# Direction 1
Give as a numbered list the lines in the records from the line with "order: Poales" to the last line of the records, leaving out blank lines.

# Source passage
- - - -

On February 2, 2016 (several months after the effectiveness of the DGCL amendments), the board of Paylocity Holding Corporation adopted two amendments to its by-laws. The first by-law was a typical forum-selection by-law designating Delaware as the corporation's exclusive forum for internal corporate claims. The by-law used language similar to the Standard Clause linked above. The second by-law was a limited fee-shifting by-law that read as follows:
"Extra-Forum Claims. To the fullest extent permitted by law, in the event that (A) any current or former stockholder of the corporation acting as such ('Claiming Party') initiates, joins or asserts any Action in a court, tribunal or other arbitral or judicial body, in each case other than in a Chosen Court (an 'Extra-Forum Claim'), or offers substantial assistance to, or has a direct financial interest in (other than simply in such person's capacity as a stockholder of the corporation), any Extra-Forum Claim against the corporation and/or any current or former director, officer, employee or agent of the corporation (collectively, an 'Aligned Party'), (B) the corporation does not consent in writing to waive applicability of this bylaw to a specified Extra-Forum Claim and (C) the Claiming Party (or the third party that received substantial assistance from the Claiming Party or in whose Extra-Forum Claim the Claiming Party had a direct financial interest) does not obtain a judgment on the merits that substantially achieves, in substance and amount, the full remedy sought, then each Claiming Party shall be obligated jointly and severally to reimburse the corporation and any such Aligned Party the greatest amount permitted by law of all fees, costs and expenses of every kind and description (including but not limited to, all reasonable attorneys' fees and other litigation expenses) that the parties may incur in connection with such Extra-Forum Claim. (As defined above, the 'Fee-Shifting Bylaw')."

- - - -

# Direction 2
Using the passage on the Paylocity by-laws, say whether each statement agrees with it, answering yes or no and quoting the words that decide it. (a) The board adopted the two by-law amendments on February 2, 2016. (b) The forum-selection by-law named New York as the exclusive forum for internal corporate claims. (c) Under the fee-shifting by-law, each Claiming Party must reimburse only its own share of the fees.

# Material provided
- - - -

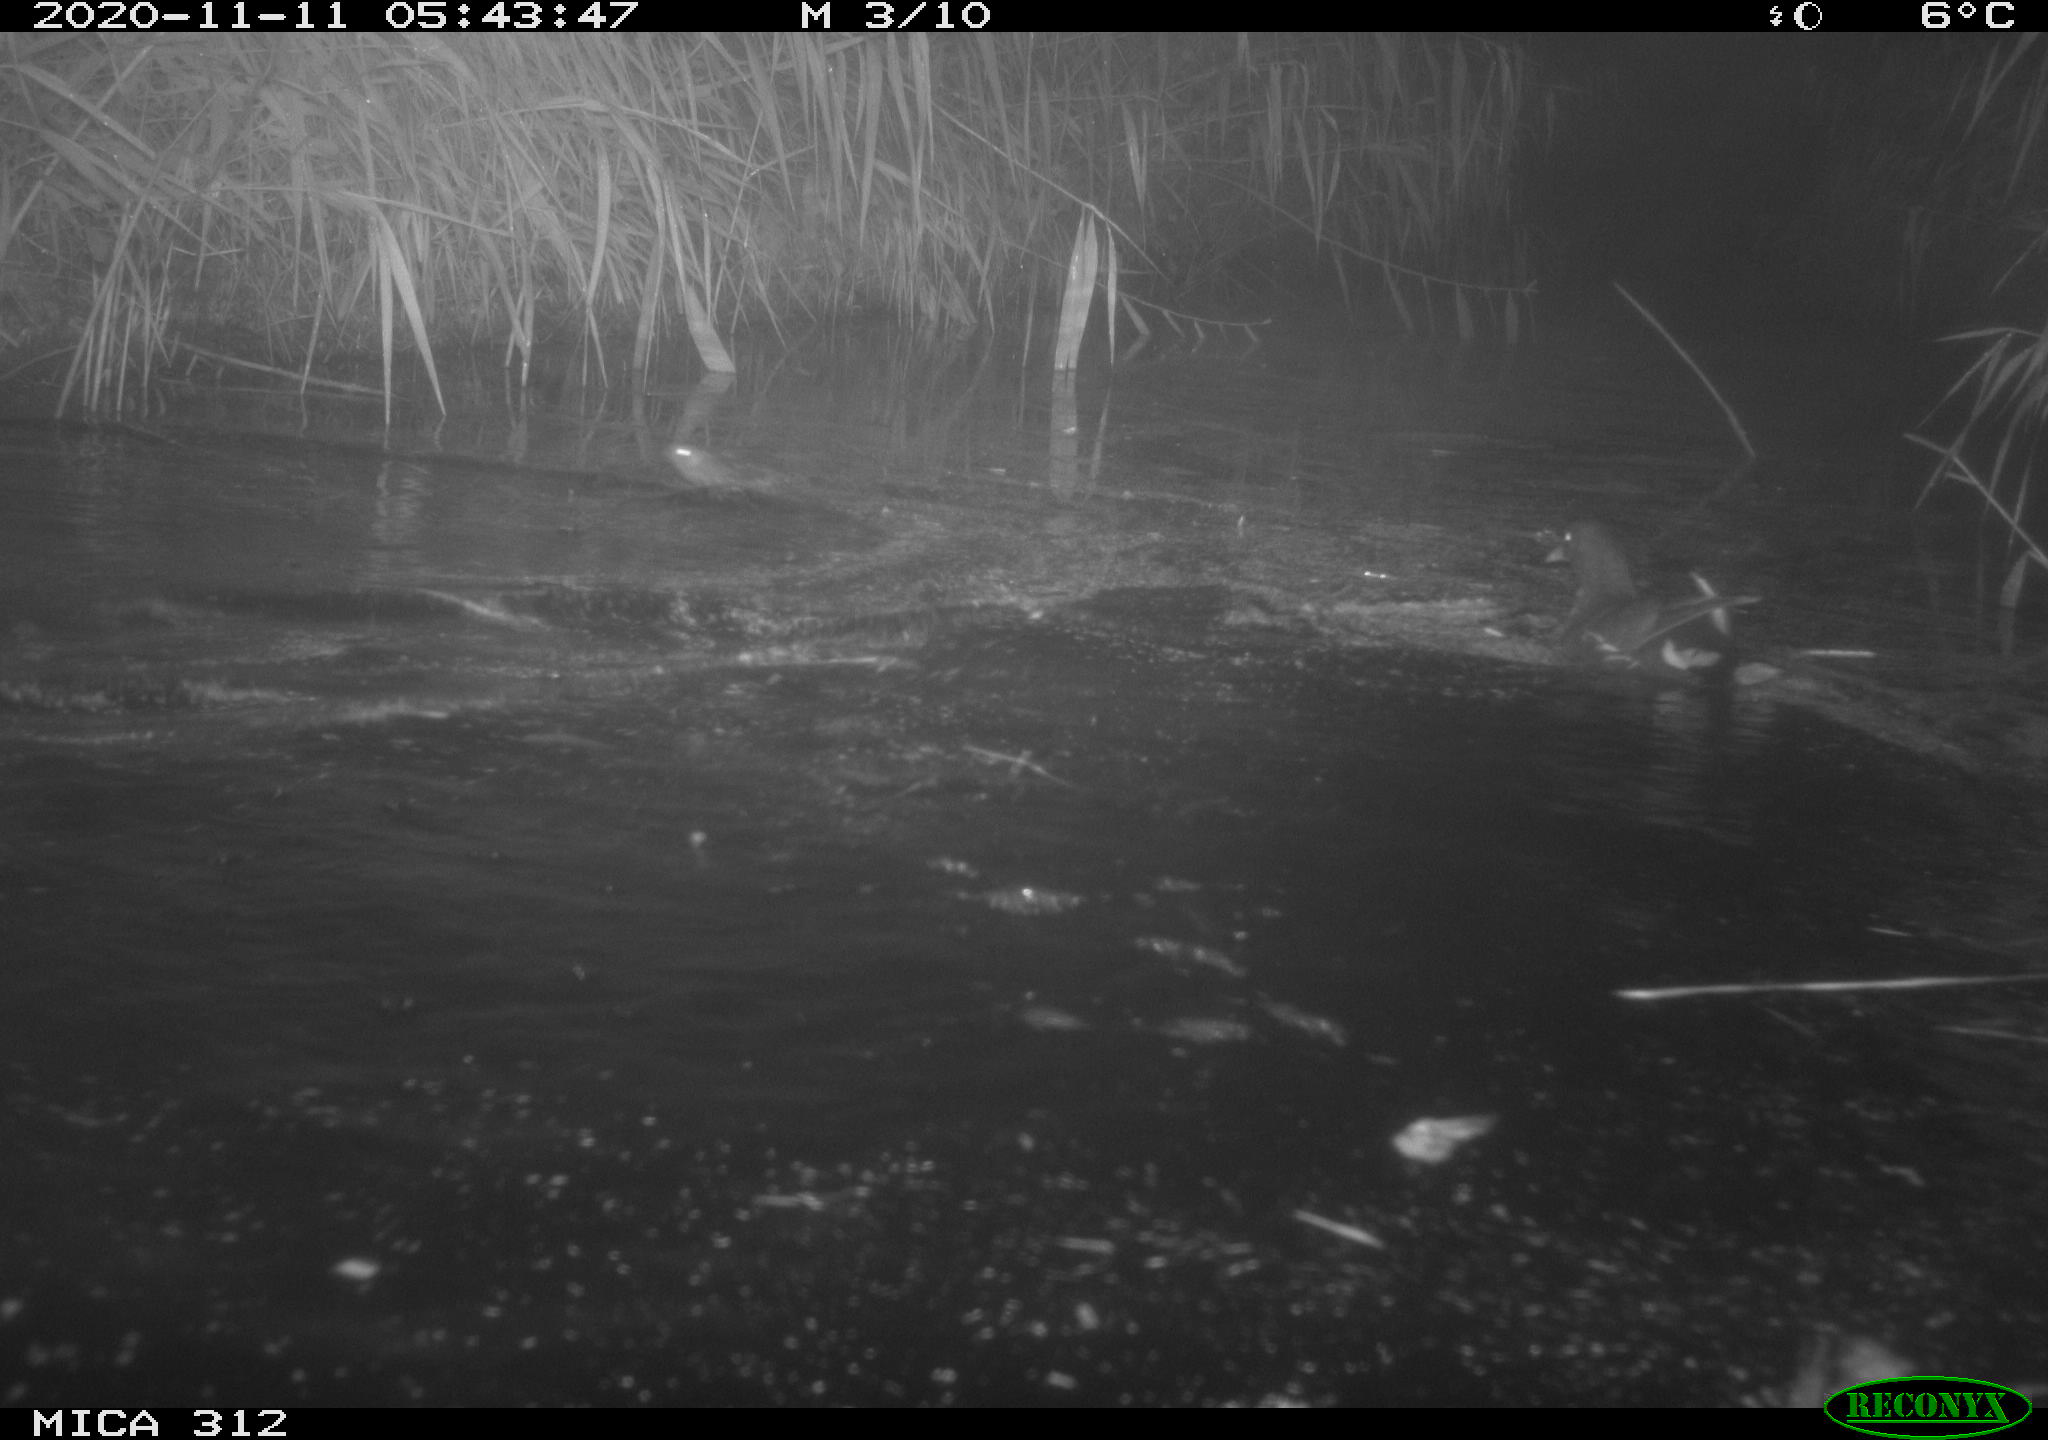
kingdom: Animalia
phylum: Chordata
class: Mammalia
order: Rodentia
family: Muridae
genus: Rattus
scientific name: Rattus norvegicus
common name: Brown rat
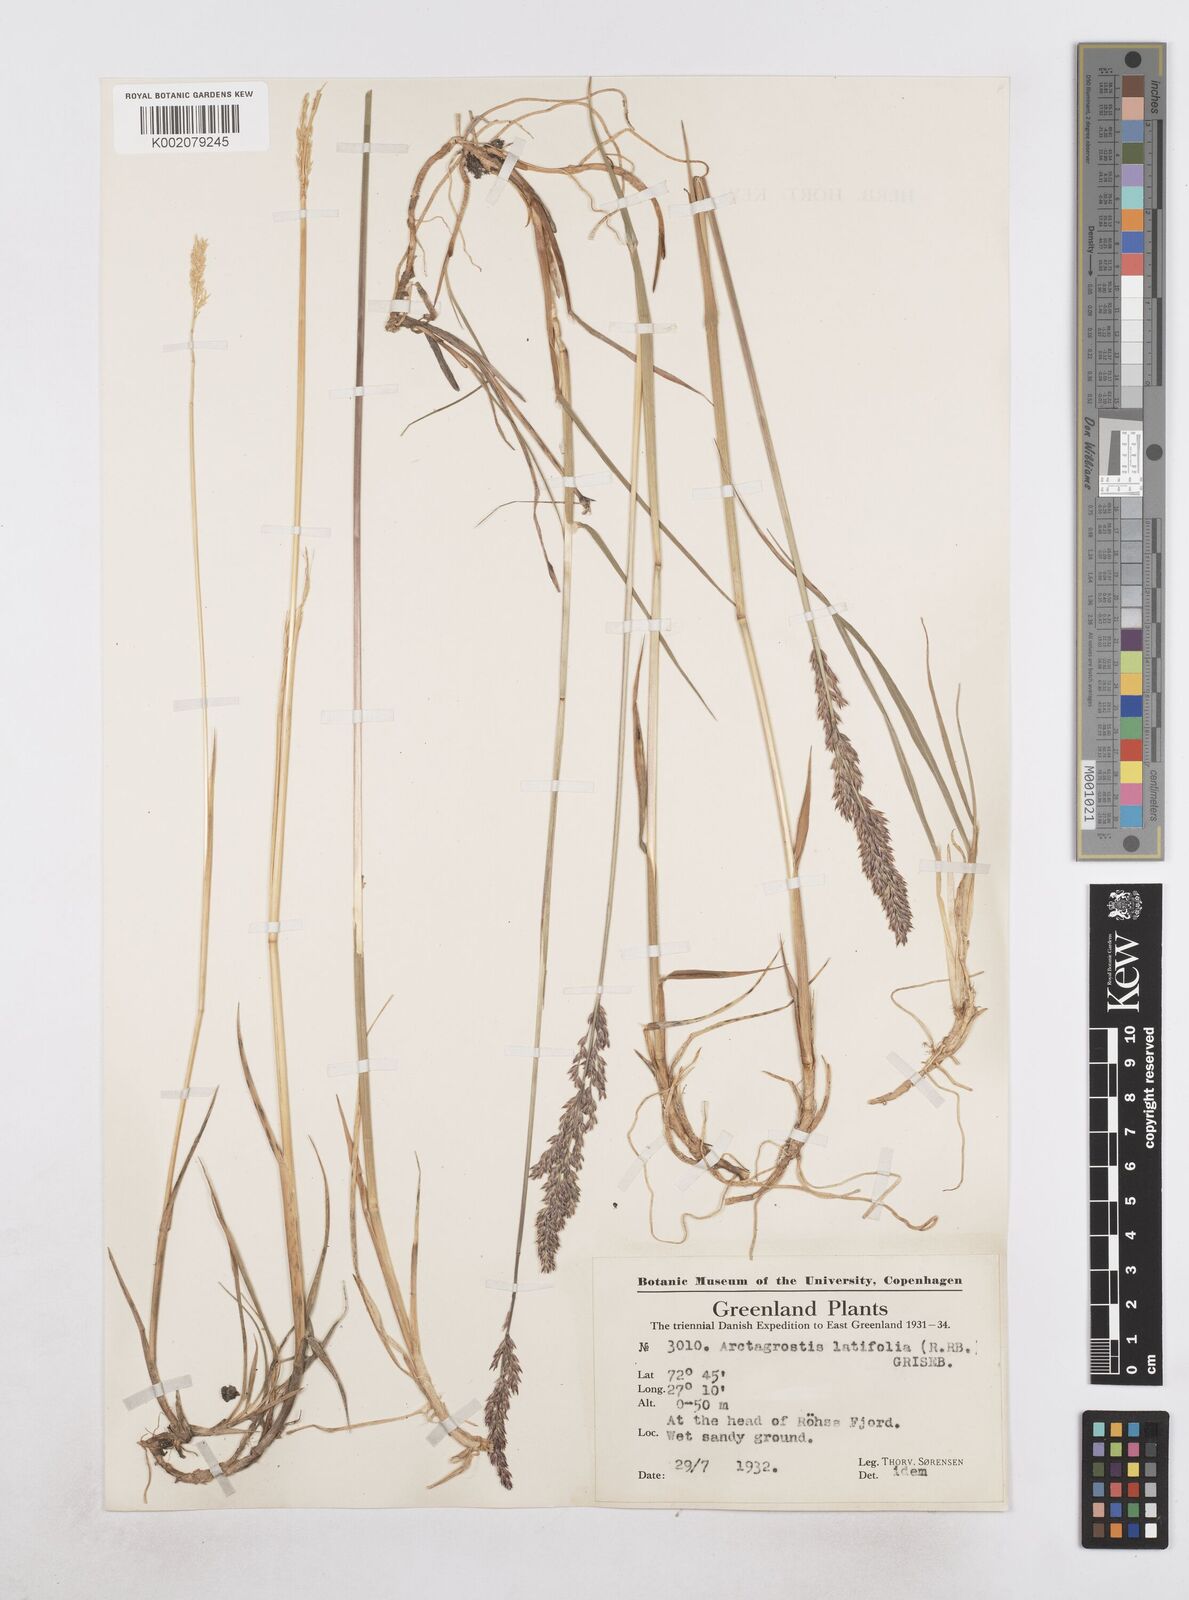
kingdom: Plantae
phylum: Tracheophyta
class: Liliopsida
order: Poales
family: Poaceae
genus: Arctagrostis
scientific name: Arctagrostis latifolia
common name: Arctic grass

- - - -

# Written reply 1
1. order: Poales
2. family: Poaceae
3. genus: Arctagrostis
4. scientific name: Arctagrostis latifolia
5. common name: Arctic grass

# Written reply 2
(a) Yes: "On February 2, 2016 (several months after the effectiveness of the DGCL amendments), the board of Paylocity Holding Corporation adopted two amendments to its by-laws."
(b) No: "designating Delaware as the corporation's exclusive forum for internal corporate claims"
(c) No: "each Claiming Party shall be obligated jointly and severally to reimburse the corporation and any such Aligned Party"